:: STATED GOAL ::
State how many lines in the records contain the string "skLineSegment". Give only the number.

:: Source records ::
================

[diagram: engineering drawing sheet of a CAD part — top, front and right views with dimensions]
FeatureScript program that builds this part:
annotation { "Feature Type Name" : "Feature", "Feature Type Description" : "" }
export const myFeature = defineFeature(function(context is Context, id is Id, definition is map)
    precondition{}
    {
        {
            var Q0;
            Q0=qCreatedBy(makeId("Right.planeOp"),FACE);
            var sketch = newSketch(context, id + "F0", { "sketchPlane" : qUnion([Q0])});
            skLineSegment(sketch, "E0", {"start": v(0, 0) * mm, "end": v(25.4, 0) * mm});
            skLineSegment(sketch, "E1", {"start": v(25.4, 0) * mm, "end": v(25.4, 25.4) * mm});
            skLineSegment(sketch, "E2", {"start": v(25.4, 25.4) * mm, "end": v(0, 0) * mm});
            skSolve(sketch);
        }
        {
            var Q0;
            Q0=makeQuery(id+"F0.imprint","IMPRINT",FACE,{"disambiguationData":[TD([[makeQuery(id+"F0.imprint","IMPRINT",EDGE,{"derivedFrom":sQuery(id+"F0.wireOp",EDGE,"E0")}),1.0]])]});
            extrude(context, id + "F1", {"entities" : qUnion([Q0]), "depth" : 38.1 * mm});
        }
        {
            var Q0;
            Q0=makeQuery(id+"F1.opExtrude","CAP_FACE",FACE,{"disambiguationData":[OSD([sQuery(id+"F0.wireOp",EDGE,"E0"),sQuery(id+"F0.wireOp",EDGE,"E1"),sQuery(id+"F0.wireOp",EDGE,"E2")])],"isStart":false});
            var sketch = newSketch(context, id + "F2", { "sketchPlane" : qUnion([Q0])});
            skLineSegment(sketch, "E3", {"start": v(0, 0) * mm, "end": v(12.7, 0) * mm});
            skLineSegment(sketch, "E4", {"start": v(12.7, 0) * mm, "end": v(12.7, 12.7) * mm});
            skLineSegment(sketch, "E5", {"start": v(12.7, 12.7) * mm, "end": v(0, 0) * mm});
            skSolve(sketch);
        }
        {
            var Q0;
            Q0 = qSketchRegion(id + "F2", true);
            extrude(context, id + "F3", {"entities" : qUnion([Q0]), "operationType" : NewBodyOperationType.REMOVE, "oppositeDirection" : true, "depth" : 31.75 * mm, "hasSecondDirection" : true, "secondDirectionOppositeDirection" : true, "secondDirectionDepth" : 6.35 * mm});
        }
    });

================

:: FINISHED TASK ::
6